39. Mimpi yang Nyata

34 18 0
                                    

"El, ini Shaula mantan pacar kamu yang itu, kan? Shaula, kamu pernah ke sini sebelumnya." Lyra melontarkan ucapannya. Gamma masih bergeming, apa lagi saat Lyra mengatakan bahwa Shaula dan Elio ada kata 'mantan pacar'.

Sedangkan dengan kedua remaja itu sendiri sama-sama belum membuka suara. Elio mengembuskan napasnya, menoleh pada sang Mama. Seolah, ia meng'iya'kan apa yang diucapkan Lyra memang benar adanya.

Shaula sendiri, entah mengapa ia merasakan rasa sesak menyeruak di dadanya. Ia ingin menangis.

"Shaula, Elio, kalian sudah saling kenal?" tanya Gamma.

Elio mengangguki pertanyaan tersebut.

"Jadi ini, maksud Ayah yang anak baru di sekolah aku? Elio? Kita satu kelas, bahkan," ujar Shaula.

"Aku senang. Ternyata Elio dan Tante Lyra. Bukan orang lain." Ketiga orang itu terkejut mendengarnya. Lain lagi dalam hati, sebenarnya Shaula tidak sepenuhnya senang, seperti yang dikatakan lewat ucapan. Shaula hanya tidak mau, Gamma berpikir yang tidak-tidak.

"Shaula," panggil Ayahnya.

Kini, Shaula tak merunduk lagi, netranya menatap orang-orang itu secara bergantian. "Nggak apa-apa, Yah. Mungkin memang udah jalan-Nya. Shaula terima, Shaula senang, selagi Ayah juga senang."

Lyra berdiri, berpindah tempat di samping Shaula. Wanita itu mengusap punggungnya, "Shaula, tante nggak nyangka. Dunia memang sempit, ya. Apa, kamu beneran terima? Nggak marah? Hubungan sama Elio baik-baik aja, kan?" Ia melirik putranya sebentar.

Meski kelu, Shaula tetap membalas ucapan Lyra, "Nggak mungkin Shaula nggak terima. Kalian semua orang baik, Shaula bersyukur."

Senyum Lyra dan Gamma mengembang saat Shaula berkata demikian. Elio menatap Shaula ragu-ragu, sebelum akhirnya beranjak bangun guna mengantar Shaula ke kamar yang sudah di sediakan oleh sang Mama.
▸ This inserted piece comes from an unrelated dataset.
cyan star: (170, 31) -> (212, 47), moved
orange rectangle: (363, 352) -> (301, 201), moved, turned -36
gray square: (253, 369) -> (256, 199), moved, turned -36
"Udah, sana, antar. Pasti Shaula capek, habis pulang sekolah, beres-beres langsung ke sini. Oh, iya, sekarang Shaula jangan panggil 'tante' lagi. Tapi, Mama, oke? Biar samaan seperti Elio." ujar Lyra panjang lebar.
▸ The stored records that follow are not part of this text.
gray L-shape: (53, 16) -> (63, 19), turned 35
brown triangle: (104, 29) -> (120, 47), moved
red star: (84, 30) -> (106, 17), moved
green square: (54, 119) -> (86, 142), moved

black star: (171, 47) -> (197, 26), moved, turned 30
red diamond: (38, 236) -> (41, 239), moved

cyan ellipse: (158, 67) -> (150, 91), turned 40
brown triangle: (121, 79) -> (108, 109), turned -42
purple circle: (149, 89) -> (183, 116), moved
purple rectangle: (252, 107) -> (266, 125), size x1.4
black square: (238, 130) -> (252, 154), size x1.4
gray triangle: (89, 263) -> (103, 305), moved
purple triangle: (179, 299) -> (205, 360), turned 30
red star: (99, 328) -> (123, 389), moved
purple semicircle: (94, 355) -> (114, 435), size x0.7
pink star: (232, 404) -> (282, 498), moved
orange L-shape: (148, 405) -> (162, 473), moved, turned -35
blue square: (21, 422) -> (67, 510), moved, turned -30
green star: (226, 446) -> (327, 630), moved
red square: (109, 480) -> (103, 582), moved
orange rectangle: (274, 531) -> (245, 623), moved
"I-iya, Ma." Tiba-tiba saja Lyra memeluk tubuh kurus Shaula. Membuat gadis itu membeku.

"Sekarang kita, keluarga."

Sesampainya di lantai dua, Elio membukakan pintu kamar untuk Shaula. Kamar dengan cat warna putih yang masih sangat-sangat sepi. Belum ada pernak-pernik apa pun di dalamnya.

Shaula menghela napas, Elio ikut masuk sembari membawakan tas yang berisi barang-barang gadis itu. Sumpah, Elio ingin berucap, tetapi lidahnya terasa kelu.

"Sha, maaf." 

Shaula yang sudah duduk di tepi ranjang, mendongakkan kepala melihat Elio yang masih berdiri. Saat ini, Shaula tidak butuh apa-apa. Ia hanya ingin mengeluarkan segela kekesalan, bahagia, terkejut dan lainnya yang bercampur menjadi satu dalam tangisan.

Gadis itu terisak, tangannya meremat seprai yang tampaknya masih baru. Cairan bening lolos dari pelupuk matanya. Membasahi pipi yang terasa kering.

Elio dengan segala rasa simpatinya, mendekat dan ikut duduk di sebelah Shaula. Elio memegang kedua bahu Shaula, memutarnya agar berhadapan langsung.

Lagi, Elio mengatakan yang sama.

"Shaula, maaf...." 

"Lo nggak perlu minta maaf." Shaula mengedikkan bahunya guna menepis tangan Elio. Namun tidak bisa, karena cowok itu memegangnya lebih kuat.

"Maaf. Maaf karena gue nggak bilang ini dari awal."

"Lo nggak perlu minta maaf!" tegas Shaula, dengan suara yang lebih tinggi. Tetapi gelagat Elio sama sekali tidak panik, karena suara Shaula tidak akan terdengar sampai bawah.